Sunday, August 9, 2009

The China Conundrum

A great debate rages over whether China's economic model is sustainable. Western economists often express fawning admiration of the success of this state capitalist model, some of the most virulent critics are Chinese. There are issues of asset bubbles in real estate, massive export production overcapacity, missallocation of resources and a banking system riddled with non-performing loans.

The Western conventional wisdom is that Chinese stimulus has been more effective because it is state-directed and financed by trade surpluses rather than debt. There is a general confidence that rising domestic consumer demand will save the day in the end.

Back in 1994, Paul Krugman wrote an article: "The Myth of Asia's Miracle", where he compared rosy Western projections of Asian growth with cold war projections of Soviet growth rates. Krugman maintained that the rapid growth in output could be fully explained by rapid growth in inputs: expansion of employment, increases in education levels, and, above all, massive investment in physical capital. He pointed to two basic implications:
  • The willingness to save, to sacrifice current consumption for the sake of future production.
  • Future limits to their industrial expansion - in other words, economic growth based on expansion of inputs, rather than on growth in output per unit of input, is inevitably subject to diminishing returns.

We know that the Soviet system fooled most Western intellectuals and eventually imploded. Are today's China watchers any smarter?

Sceptics like Andy Xie and Martin Hutchinson argue that most statistics out of China are misleading and false. China remains a repressive, closed society with little transparency and lots of corruption. The state corporate sector is still gigantic and supported by state-owned banks. Savers are not permitted to take money out of China, and their huge savings prop up an overvalued stock market and a bond market that is comparable in size to the freely flowing international bond market. Private sector companies are either youthful fly-by-night operations or dubiously privatized state behemoths. Prices are still largely administered, and investment flows mostly to the politically connected rather than the economically attractive. Education is relatively poor outside the main population centers, and land ownership is still restricted.

Even though China has had three decades of high growth, few companies are globally competitive. While China is experiencing weak exports now, the weak dollar allows China to release the liquidity saved up during the boom worrying about currency depreciation.

Xie stresses that there is tremendous over capacity in the construction industry. The pricing structure is highly distorted. State-owned enterprises borrow from state owned banks and give the money to local governments at land auctions, so everything turns around the big Government pocket. Further the rapid urbanization and one-child birth policy will have a very adverse effect on demographics that will create a train-wreck situation. "China’s wealth inequality is already very high. A sizable or even the majority of China’s population may not have meaningful wealth even after China’s urbanization is complete."
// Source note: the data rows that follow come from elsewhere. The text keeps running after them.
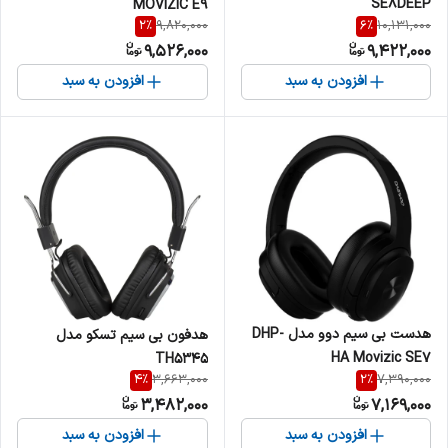
SE8DEEP
MOVIZIC E9
2
%
6
%
9,820,000
10,131,000
9,526,000
9,422,000
افزودن به سبد
افزودن به سبد
هدست بی سیم دوو مدل DHP-
هدفون بی سیم تسکو مدل
HA Movizic SE7
TH5345
4
%
2
%
3,663,000
7,390,000
3,482,000
7,169,000
افزودن به سبد
افزودن به سبد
Xie argues that the party in China will be over when the US dollar starts to appreciate again. The risks are that prevailing FED easy money and massive increase in US sovereign debt will lead to higher inflation, obliging the FED to raise interests rates as they did in the 1970's.

Of course, there are two divergent aspects in this argument. Easy money and massive FED liquidity are already putting some renewed pressure on the US dollar. Higher interest rates, however, are only foreseeable when and if inflation rises in the US. Right now that is unlikely with only the slope of GDP decline improving, but the massive overleveraging and debt overhang in the US opens the temptations to debt monetization down the line. Already treasury yields are starting to harden. Should the FED be obliged to raise interest rates as they did under Paul Volcker, then Asia could be in deep trouble.

In any case, with the US consumer shopped out, overleveraged and coming prospects of higher tax load, it is certainly not evident that there will be a quick revival of consumer export markets. The EU is also likely to recover slowly. This is likely to lead to a permanent structural rebalancing of Chinese export surpluses. It is not obvious that Chinese domestic demand could absorb the production overcapacity, especially considering what was said above. The stimulus is not workable for an indefinite time period.

Shipping markets are highly dependent on China as the main demand driver against a massive order book built up in recent boom times. The construction industry accounts for approximately 50% of Chinese steel demand so it is closely related to coal and iron ore imports in the dry bulk sector. Massive container ordering was predicated on unlimited export market potential to the West. There have been substantial refinery projects in the ME for export to the Far East as well as huge refineries built in China for the tanker business.

The China story still excites Wall Street investors and already this year, China has again brought a revival in the dry cargo market. Should reality further down the line not meet these expectations, then truly hard times could fall on this industry.